_Task_
Without the images, repeat every line of the listing exactly.

_Data excerpt_

++++++++++

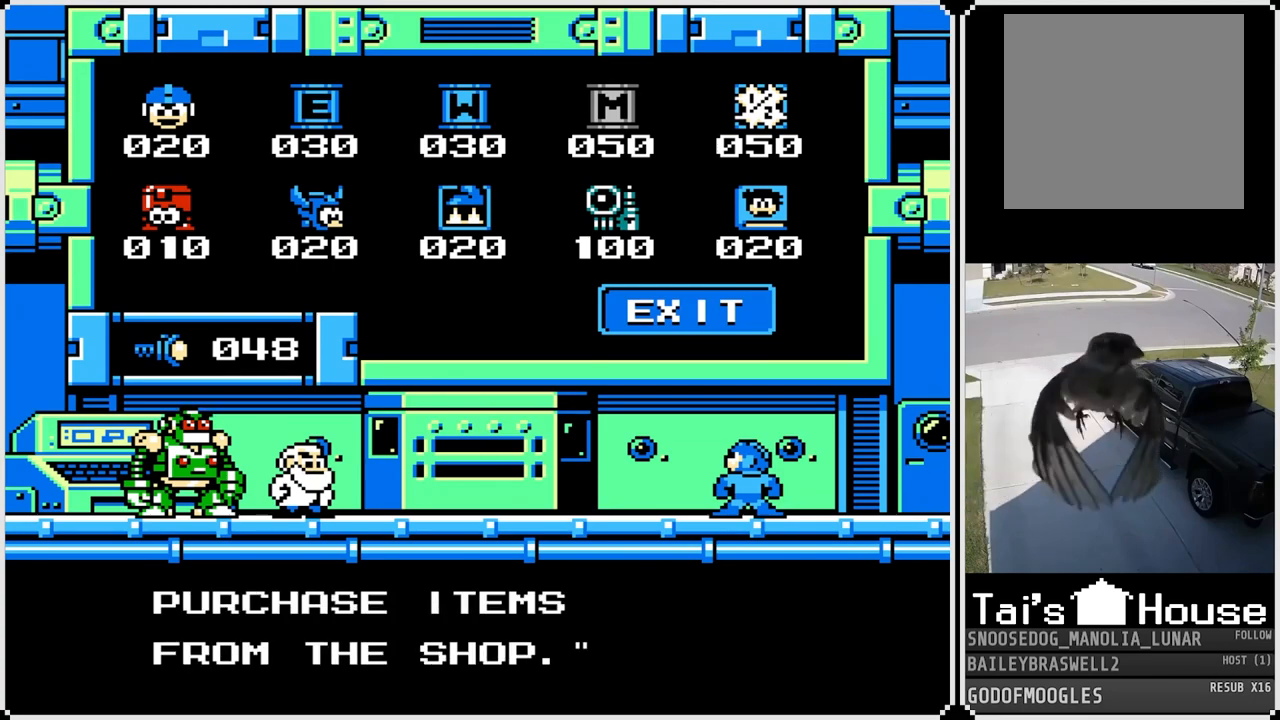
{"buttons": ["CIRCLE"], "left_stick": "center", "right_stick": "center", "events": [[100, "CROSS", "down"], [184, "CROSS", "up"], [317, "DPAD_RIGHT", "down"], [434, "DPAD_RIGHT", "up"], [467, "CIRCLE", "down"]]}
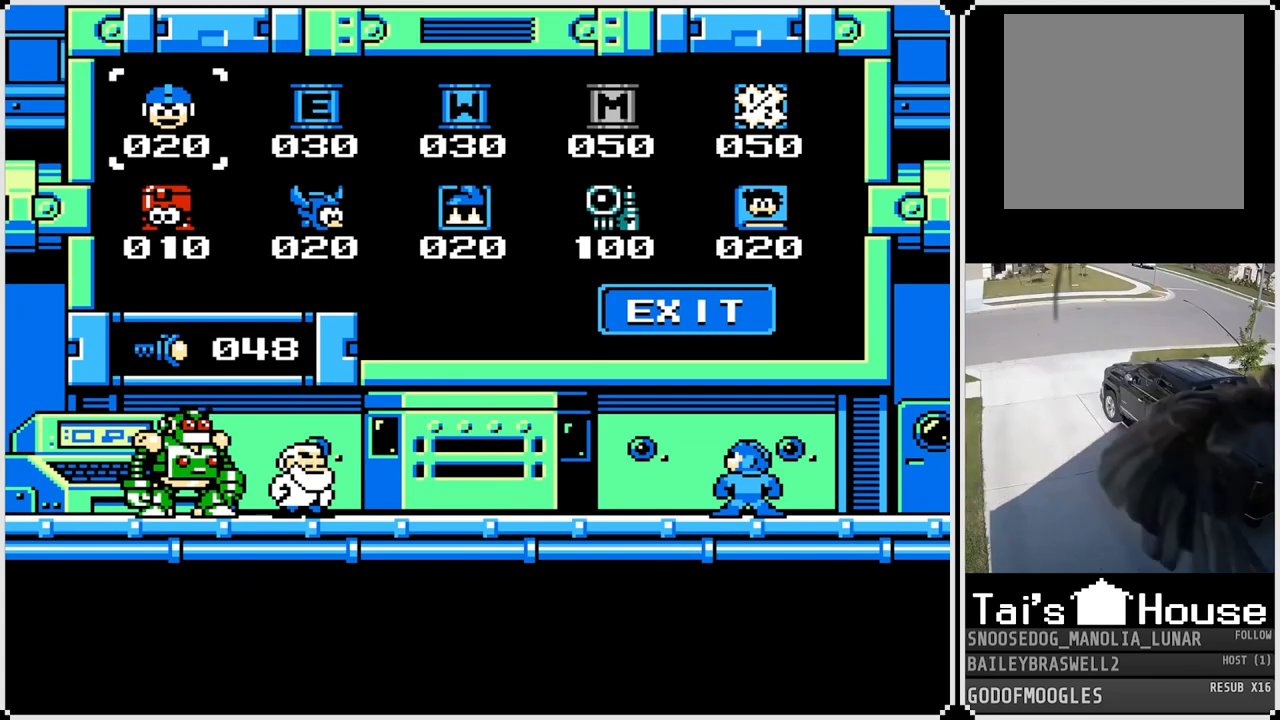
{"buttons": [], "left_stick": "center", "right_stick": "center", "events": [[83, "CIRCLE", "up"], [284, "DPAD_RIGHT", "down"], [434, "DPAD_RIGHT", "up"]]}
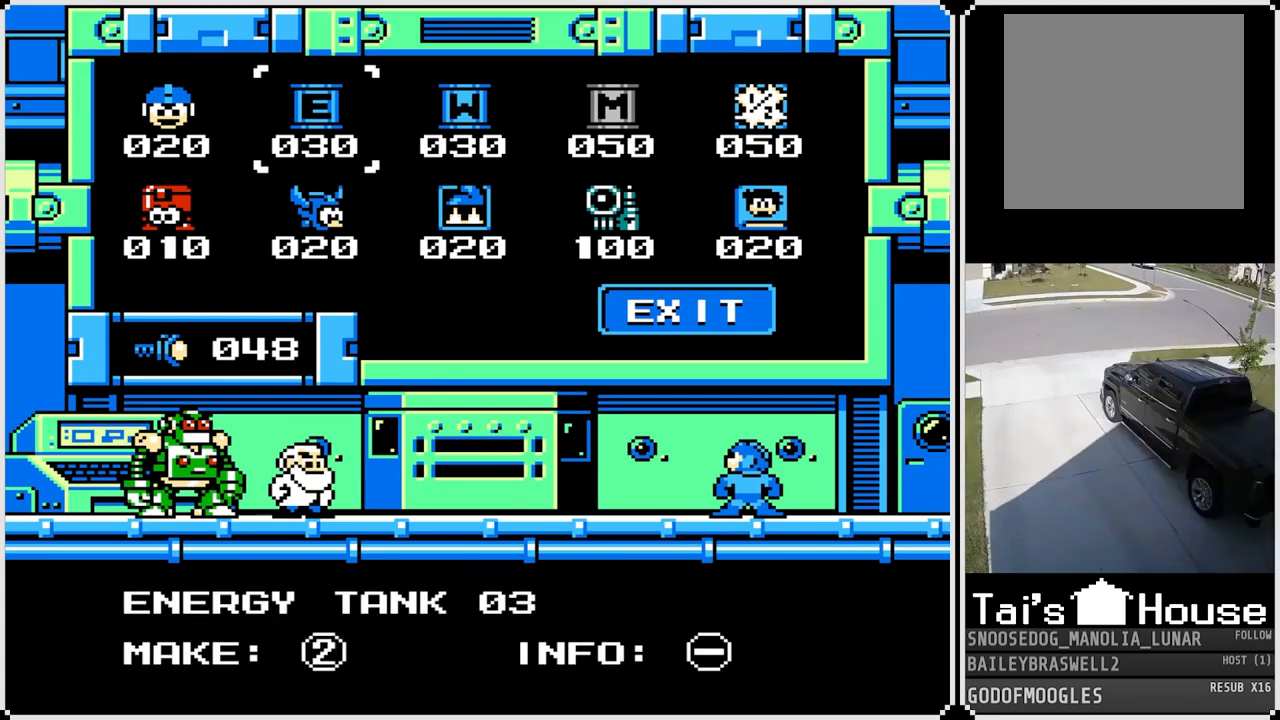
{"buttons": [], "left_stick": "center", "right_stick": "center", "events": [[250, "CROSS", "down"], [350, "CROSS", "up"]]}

++++++++++

_Answer_
{"buttons": ["CIRCLE"], "left_stick": "center", "right_stick": "center", "events": [[100, "CROSS", "down"], [184, "CROSS", "up"], [317, "DPAD_RIGHT", "down"], [434, "DPAD_RIGHT", "up"], [467, "CIRCLE", "down"]]}
{"buttons": [], "left_stick": "center", "right_stick": "center", "events": [[83, "CIRCLE", "up"], [284, "DPAD_RIGHT", "down"], [434, "DPAD_RIGHT", "up"]]}
{"buttons": [], "left_stick": "center", "right_stick": "center", "events": [[250, "CROSS", "down"], [350, "CROSS", "up"]]}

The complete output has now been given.